Anthropic have recently been pushing out a number of headline grabbing negative/caution/warning stories. Like claiming that AI models blackmail people when threatened with shutdown. I'm skeptical.
BetaDoggo_@lemmy.world 8 hours ago
They’ve been doing it since the start. OAI was fear mongering about how dangerous gpt2 was initially as an excuse to avoid releasing the weights, while simultaneously working on much larger models with the intent to commercialize. The whole “our model is so good even we’re scared of it” shtick has always been marketing or an excuse to keep secrets.
Even now they continue to use this tactic while actively suppressing their own research showing real social, environmental and economic harms.
_cryptagion@anarchist.nexus 11 hours ago
if that’s true, why hasn’t it worked so far then?
yardratianSoma@lemmy.ca 12 hours ago
Well, I’m still glad offline LLM’s exist. The models we download and store are way less popular then the mainstream, perpetually online ones are.
Once I beef up my hardware (which will take a while seeing how crazy RAM prices are), I will basically forgo the need to ever use an online LLM ever again, because even now on my old hardware, I can handle 7 to 16B parameter models (quantized, of course).
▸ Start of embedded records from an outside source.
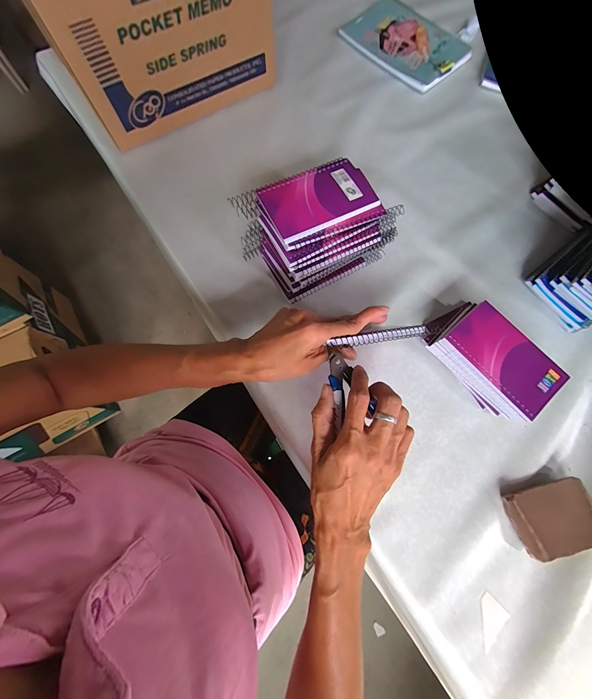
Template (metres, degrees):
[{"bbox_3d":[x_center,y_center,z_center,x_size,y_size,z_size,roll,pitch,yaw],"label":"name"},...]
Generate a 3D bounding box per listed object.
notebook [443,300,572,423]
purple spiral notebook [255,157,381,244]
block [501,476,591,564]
[{"bbox_3d":[0.252,0.009,0.334,0.078,0.007,0.129,-39,78,-11],"label":"notebook"},{"bbox_3d":[0.028,-0.188,0.344,0.134,0.007,0.086,-26,75,-10],"label":"purple spiral notebook"},{"bbox_3d":[0.287,0.188,0.313,0.084,0.027,0.066,-14,74,-6],"label":"block"}]

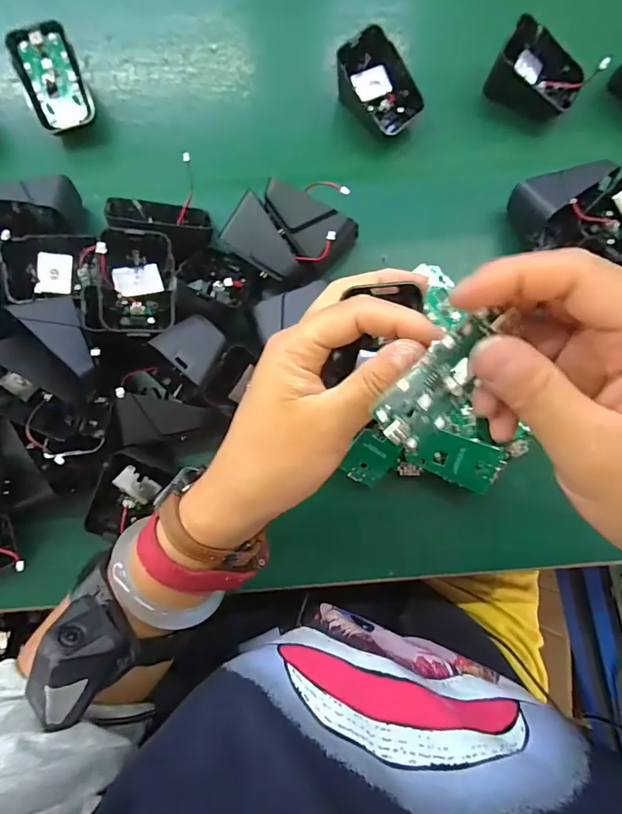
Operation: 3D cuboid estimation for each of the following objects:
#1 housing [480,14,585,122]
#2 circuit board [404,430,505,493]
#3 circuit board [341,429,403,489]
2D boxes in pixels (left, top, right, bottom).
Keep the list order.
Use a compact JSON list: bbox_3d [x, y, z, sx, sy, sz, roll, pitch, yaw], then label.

morto@piefed.social 12 hours ago
I used to think it wasn’t viable to poison llms, but are you saying there’s a chance? [a meme comes to mind]
HertzDentalBar@lemmy.blahaj.zone 7 hours ago
So what websites should be targeted?
WhatGodIsMadeOf@feddit.org 12 hours ago
Isn’t this applicable to all human societies as well though?
ceenote@lemmy.world 12 hours ago
So, like with Godwin’s law, the probability of a LLM being poisoned as it harvests enough data to become useful approaches 1.
Gullible@sh.itjust.works 12 hours ago
I mean, if they didn’t piss in the pool, they’d have a lower chance of encountering piss. Godwin’s law is more benign and incidental. This is someone maliciously handing out extra Hitlers in a game of secret Hitler and then feeling shocked at the breakdown in the game
saltesc@lemmy.world 12 hours ago
Yeah but they don’t have the money to introduce quality governance into this. So the brain trust of Reddit it is. Which explains why LLMs have gotten all weirdly socially combative too; like two neckbeards having at it with Google skill vs Google skill is a rich source of A+++ knowledge and social behaviour.
UnderpantsWeevil@lemmy.world 11 hours ago
Hey now, if you hand everyone a “Hitler” card in Secret Hitler, it plays very strangely but in the end everyone wins.